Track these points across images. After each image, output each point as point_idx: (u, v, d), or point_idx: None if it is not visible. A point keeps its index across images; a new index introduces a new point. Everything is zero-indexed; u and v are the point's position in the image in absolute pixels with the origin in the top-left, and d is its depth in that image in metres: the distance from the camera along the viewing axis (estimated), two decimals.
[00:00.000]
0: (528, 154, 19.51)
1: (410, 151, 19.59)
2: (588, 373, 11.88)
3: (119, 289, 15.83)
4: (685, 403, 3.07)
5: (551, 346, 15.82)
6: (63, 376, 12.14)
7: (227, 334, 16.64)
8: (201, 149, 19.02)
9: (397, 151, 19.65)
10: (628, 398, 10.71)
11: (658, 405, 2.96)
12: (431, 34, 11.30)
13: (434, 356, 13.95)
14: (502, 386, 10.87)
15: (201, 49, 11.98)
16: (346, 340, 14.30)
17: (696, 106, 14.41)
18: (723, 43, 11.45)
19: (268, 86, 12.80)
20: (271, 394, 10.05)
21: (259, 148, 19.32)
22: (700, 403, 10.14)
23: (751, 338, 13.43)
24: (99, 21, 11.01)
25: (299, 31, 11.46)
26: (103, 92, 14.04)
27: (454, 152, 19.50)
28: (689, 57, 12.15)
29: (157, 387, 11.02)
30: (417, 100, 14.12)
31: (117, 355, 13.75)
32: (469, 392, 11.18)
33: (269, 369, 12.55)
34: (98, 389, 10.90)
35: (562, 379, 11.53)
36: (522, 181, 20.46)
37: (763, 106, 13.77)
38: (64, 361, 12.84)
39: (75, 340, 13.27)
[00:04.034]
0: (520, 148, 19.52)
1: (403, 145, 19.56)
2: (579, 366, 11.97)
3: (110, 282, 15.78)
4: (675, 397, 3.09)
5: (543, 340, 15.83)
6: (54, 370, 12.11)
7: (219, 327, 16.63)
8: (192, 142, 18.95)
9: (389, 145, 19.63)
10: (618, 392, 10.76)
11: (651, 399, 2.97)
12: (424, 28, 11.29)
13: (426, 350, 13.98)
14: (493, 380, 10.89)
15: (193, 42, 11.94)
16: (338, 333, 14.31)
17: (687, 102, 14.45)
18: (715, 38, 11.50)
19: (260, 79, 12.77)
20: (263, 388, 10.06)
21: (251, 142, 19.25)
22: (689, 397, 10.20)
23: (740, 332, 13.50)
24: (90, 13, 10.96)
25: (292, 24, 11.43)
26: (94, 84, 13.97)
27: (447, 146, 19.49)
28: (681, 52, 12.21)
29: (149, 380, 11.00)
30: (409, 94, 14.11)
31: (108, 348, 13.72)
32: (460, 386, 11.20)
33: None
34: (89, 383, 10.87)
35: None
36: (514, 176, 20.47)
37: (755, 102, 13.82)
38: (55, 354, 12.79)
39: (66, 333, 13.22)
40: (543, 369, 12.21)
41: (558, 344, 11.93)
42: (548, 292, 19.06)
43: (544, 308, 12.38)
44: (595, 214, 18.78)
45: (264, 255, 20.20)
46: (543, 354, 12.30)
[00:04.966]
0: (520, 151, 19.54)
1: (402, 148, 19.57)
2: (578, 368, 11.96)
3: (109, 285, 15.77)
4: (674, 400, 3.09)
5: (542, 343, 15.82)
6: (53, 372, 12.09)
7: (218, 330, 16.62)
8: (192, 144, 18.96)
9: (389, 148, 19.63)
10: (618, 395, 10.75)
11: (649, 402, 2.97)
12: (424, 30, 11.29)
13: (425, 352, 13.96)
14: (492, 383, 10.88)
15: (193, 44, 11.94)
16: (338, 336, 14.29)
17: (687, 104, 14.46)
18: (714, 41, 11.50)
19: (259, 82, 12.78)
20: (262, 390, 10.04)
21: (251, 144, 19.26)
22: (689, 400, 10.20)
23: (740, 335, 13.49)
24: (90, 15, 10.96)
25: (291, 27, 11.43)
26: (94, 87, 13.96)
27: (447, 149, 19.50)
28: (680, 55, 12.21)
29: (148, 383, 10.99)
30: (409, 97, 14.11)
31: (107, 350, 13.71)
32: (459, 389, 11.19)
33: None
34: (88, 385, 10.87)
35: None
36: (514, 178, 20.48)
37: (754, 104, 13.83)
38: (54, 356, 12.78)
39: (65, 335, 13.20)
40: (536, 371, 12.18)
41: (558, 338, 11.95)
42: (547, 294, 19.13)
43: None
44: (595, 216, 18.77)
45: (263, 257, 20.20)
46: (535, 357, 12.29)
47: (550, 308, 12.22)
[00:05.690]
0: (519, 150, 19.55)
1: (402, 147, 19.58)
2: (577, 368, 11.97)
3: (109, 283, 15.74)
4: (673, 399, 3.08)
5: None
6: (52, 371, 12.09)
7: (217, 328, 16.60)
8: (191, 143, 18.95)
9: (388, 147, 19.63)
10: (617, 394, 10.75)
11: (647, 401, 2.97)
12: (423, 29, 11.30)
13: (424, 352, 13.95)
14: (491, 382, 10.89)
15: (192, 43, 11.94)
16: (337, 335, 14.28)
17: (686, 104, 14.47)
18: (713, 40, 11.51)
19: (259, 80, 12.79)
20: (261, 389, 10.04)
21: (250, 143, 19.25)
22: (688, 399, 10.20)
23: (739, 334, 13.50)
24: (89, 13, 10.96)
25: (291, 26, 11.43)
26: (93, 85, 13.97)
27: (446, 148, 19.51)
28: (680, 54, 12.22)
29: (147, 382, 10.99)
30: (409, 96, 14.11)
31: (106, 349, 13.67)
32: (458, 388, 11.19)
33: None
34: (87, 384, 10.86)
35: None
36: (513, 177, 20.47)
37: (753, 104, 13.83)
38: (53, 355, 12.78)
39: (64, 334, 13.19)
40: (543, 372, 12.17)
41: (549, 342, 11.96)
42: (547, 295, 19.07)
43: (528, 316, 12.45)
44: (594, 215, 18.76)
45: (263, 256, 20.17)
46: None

▶ [WHAT YOU ARE ASKED TO DO]
Every line of the listing above is to be repeated exactly as written.

▶ [FINAL ANSWER]
Track these points across images. After each image, output each point as point_idx: (u, v, d), or point_idx: None if it is not visible. A point keeps its index across images; a new index introduces a new point. Everything is zero-indexed; u and v are the point's position in the image in absolute pixels with the origin in the top-left, and d is its depth in that image in metres: the distance from the camera along the viewing axis (estimated), two decimals.
[00:00.000]
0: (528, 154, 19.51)
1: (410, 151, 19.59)
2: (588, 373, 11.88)
3: (119, 289, 15.83)
4: (685, 403, 3.07)
5: (551, 346, 15.82)
6: (63, 376, 12.14)
7: (227, 334, 16.64)
8: (201, 149, 19.02)
9: (397, 151, 19.65)
10: (628, 398, 10.71)
11: (658, 405, 2.96)
12: (431, 34, 11.30)
13: (434, 356, 13.95)
14: (502, 386, 10.87)
15: (201, 49, 11.98)
16: (346, 340, 14.30)
17: (696, 106, 14.41)
18: (723, 43, 11.45)
19: (268, 86, 12.80)
20: (271, 394, 10.05)
21: (259, 148, 19.32)
22: (700, 403, 10.14)
23: (751, 338, 13.43)
24: (99, 21, 11.01)
25: (299, 31, 11.46)
26: (103, 92, 14.04)
27: (454, 152, 19.50)
28: (689, 57, 12.15)
29: (157, 387, 11.02)
30: (417, 100, 14.12)
31: (117, 355, 13.75)
32: (469, 392, 11.18)
33: (269, 369, 12.55)
34: (98, 389, 10.90)
35: (562, 379, 11.53)
36: (522, 181, 20.46)
37: (763, 106, 13.77)
38: (64, 361, 12.84)
39: (75, 340, 13.27)
[00:04.034]
0: (520, 148, 19.52)
1: (403, 145, 19.56)
2: (579, 366, 11.97)
3: (110, 282, 15.78)
4: (675, 397, 3.09)
5: (543, 340, 15.83)
6: (54, 370, 12.11)
7: (219, 327, 16.63)
8: (192, 142, 18.95)
9: (389, 145, 19.63)
10: (618, 392, 10.76)
11: (651, 399, 2.97)
12: (424, 28, 11.29)
13: (426, 350, 13.98)
14: (493, 380, 10.89)
15: (193, 42, 11.94)
16: (338, 333, 14.31)
17: (687, 102, 14.45)
18: (715, 38, 11.50)
19: (260, 79, 12.77)
20: (263, 388, 10.06)
21: (251, 142, 19.25)
22: (689, 397, 10.20)
23: (740, 332, 13.50)
24: (90, 13, 10.96)
25: (292, 24, 11.43)
26: (94, 84, 13.97)
27: (447, 146, 19.49)
28: (681, 52, 12.21)
29: (149, 380, 11.00)
30: (409, 94, 14.11)
31: (108, 348, 13.72)
32: (460, 386, 11.20)
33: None
34: (89, 383, 10.87)
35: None
36: (514, 176, 20.47)
37: (755, 102, 13.82)
38: (55, 354, 12.79)
39: (66, 333, 13.22)
40: (543, 369, 12.21)
41: (558, 344, 11.93)
42: (548, 292, 19.06)
43: (544, 308, 12.38)
44: (595, 214, 18.78)
45: (264, 255, 20.20)
46: (543, 354, 12.30)
[00:04.966]
0: (520, 151, 19.54)
1: (402, 148, 19.57)
2: (578, 368, 11.96)
3: (109, 285, 15.77)
4: (674, 400, 3.09)
5: (542, 343, 15.82)
6: (53, 372, 12.09)
7: (218, 330, 16.62)
8: (192, 144, 18.96)
9: (389, 148, 19.63)
10: (618, 395, 10.75)
11: (649, 402, 2.97)
12: (424, 30, 11.29)
13: (425, 352, 13.96)
14: (492, 383, 10.88)
15: (193, 44, 11.94)
16: (338, 336, 14.29)
17: (687, 104, 14.46)
18: (714, 41, 11.50)
19: (259, 82, 12.78)
20: (262, 390, 10.04)
21: (251, 144, 19.26)
22: (689, 400, 10.20)
23: (740, 335, 13.49)
24: (90, 15, 10.96)
25: (291, 27, 11.43)
26: (94, 87, 13.96)
27: (447, 149, 19.50)
28: (680, 55, 12.21)
29: (148, 383, 10.99)
30: (409, 97, 14.11)
31: (107, 350, 13.71)
32: (459, 389, 11.19)
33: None
34: (88, 385, 10.87)
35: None
36: (514, 178, 20.48)
37: (754, 104, 13.83)
38: (54, 356, 12.78)
39: (65, 335, 13.20)
40: (536, 371, 12.18)
41: (558, 338, 11.95)
42: (547, 294, 19.13)
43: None
44: (595, 216, 18.77)
45: (263, 257, 20.20)
46: (535, 357, 12.29)
47: (550, 308, 12.22)
[00:05.690]
0: (519, 150, 19.55)
1: (402, 147, 19.58)
2: (577, 368, 11.97)
3: (109, 283, 15.74)
4: (673, 399, 3.08)
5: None
6: (52, 371, 12.09)
7: (217, 328, 16.60)
8: (191, 143, 18.95)
9: (388, 147, 19.63)
10: (617, 394, 10.75)
11: (647, 401, 2.97)
12: (423, 29, 11.30)
13: (424, 352, 13.95)
14: (491, 382, 10.89)
15: (192, 43, 11.94)
16: (337, 335, 14.28)
17: (686, 104, 14.47)
18: (713, 40, 11.51)
19: (259, 80, 12.79)
20: (261, 389, 10.04)
21: (250, 143, 19.25)
22: (688, 399, 10.20)
23: (739, 334, 13.50)
24: (89, 13, 10.96)
25: (291, 26, 11.43)
26: (93, 85, 13.97)
27: (446, 148, 19.51)
28: (680, 54, 12.22)
29: (147, 382, 10.99)
30: (409, 96, 14.11)
31: (106, 349, 13.67)
32: (458, 388, 11.19)
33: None
34: (87, 384, 10.86)
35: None
36: (513, 177, 20.47)
37: (753, 104, 13.83)
38: (53, 355, 12.78)
39: (64, 334, 13.19)
40: (543, 372, 12.17)
41: (549, 342, 11.96)
42: (547, 295, 19.07)
43: (528, 316, 12.45)
44: (594, 215, 18.76)
45: (263, 256, 20.17)
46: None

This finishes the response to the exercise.